In a review for AllMusic, François Couture called the album "more than a curiosity, but a very interesting development of [Rutherford's] art," and wrote: "Whether you see it as accretive group improvisation with oneself or layer-by-layer instant composition, you do get multiple Rutherfords for the price of one... The music is obviously more dense than usual, without going overboard. Actually, Rutherford managed to put together strong pieces featuring multi-level dialogues and exploring textures and concepts that go beyond his 'traditional' solo work."

The authors of The Penguin Guide to Jazz Recordings described the album as "a fascinating experiment that anticipates some of Evan Parker's work in the same area."

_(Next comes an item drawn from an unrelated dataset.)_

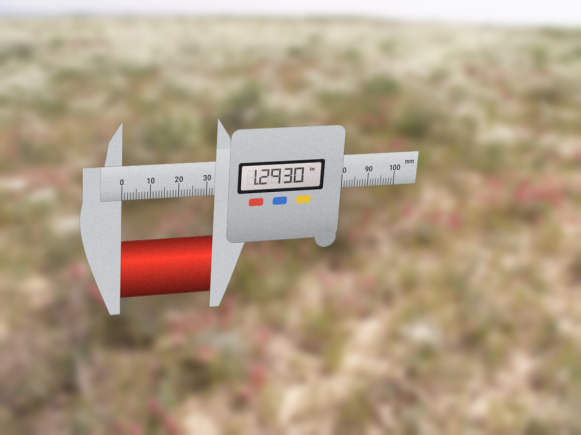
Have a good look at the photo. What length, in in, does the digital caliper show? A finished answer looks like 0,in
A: 1.2930,in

Andrey Henkin of All About Jazz stated: "The musicianship and experimentation is excellent but what is confounding is that Rutherford is reacting to himself, not in real time, but in a studio, even speeding up certain tracks, to create a soundscape far different than the two live solo trombone tracks that open and close the disc. Some might call it impersonal, but it offers fascinating answers to the questions of how to play solo and how to use available technology to expand the role of a musician."

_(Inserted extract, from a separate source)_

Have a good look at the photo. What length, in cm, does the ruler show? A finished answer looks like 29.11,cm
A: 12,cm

Writing for Paris Transatlantic, Dan Warburton commented: "The information level is high throughout, as one might expect – one Rutherford is usually enough to turn a trombone inside out, so you can imagine what three or four of them sound like – but the music is, despite its considerable complexity, instantly compelling and rewarding."

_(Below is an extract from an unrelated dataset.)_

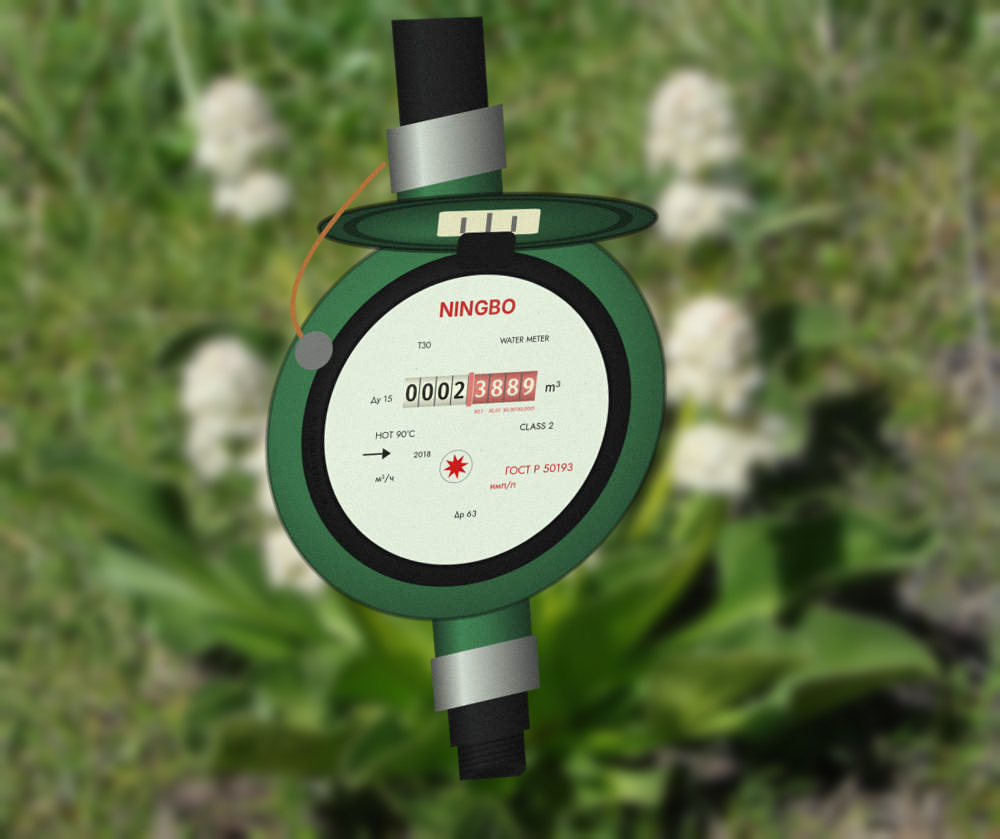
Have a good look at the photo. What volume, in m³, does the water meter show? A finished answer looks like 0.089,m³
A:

Point of Departures Bill Shoemaker remarked: "The fluidity that is Rutherford's hallmark on trombone is very much in evidence in his euphonium playing, and the formal elasticity that is one of his best assets as an improviser remains intact in his multi-track pieces... Neuph won't dislodge Gentle Harm as the pinnacle of Rutherford's work in the '70s; but, it fills in what has been a nagging gap in his Compact Discography."

Professional ratings
Review scores
| Source | Rating |
| AllMusic |  |
| The Penguin Guide to Jazz |  |

==Track listing==

1. "Roman Tick" (For One Trombone) – 6:03 (bonus track on CD reissue)
2. "Yep 321" (For Two Euphoniums) – 8:30
3. "Realign 4" (For Four Trombones) – 9:00
4. "Three Levels" (For Three Trombones, One Double Speed) – 3:46
5. "Paunch And Judies" (For One Double Speed Trombone and Dog) – 1:22
6. "Chefor" (For One Euphonium) – 7:57
7. "Phase 2/2" (For Two Trombones and Two Euphoniums) – 8:06
8. "Neuph" (For One Trombone and One Euphonium) – 7:22
9. "Pisa Ear" (For One Trombone) – 17:24 (bonus track on CD reissue)

- Track 1 was recorded on April 14, 1980, in concert in Rome. Tracks 2–8 were recorded on January 30 and 31, 1978, at Mid Wales Sound Studios in Castle Caereinion, Wales, UK. Track 9 was recorded on June 26, 1980, in concert in Pisa.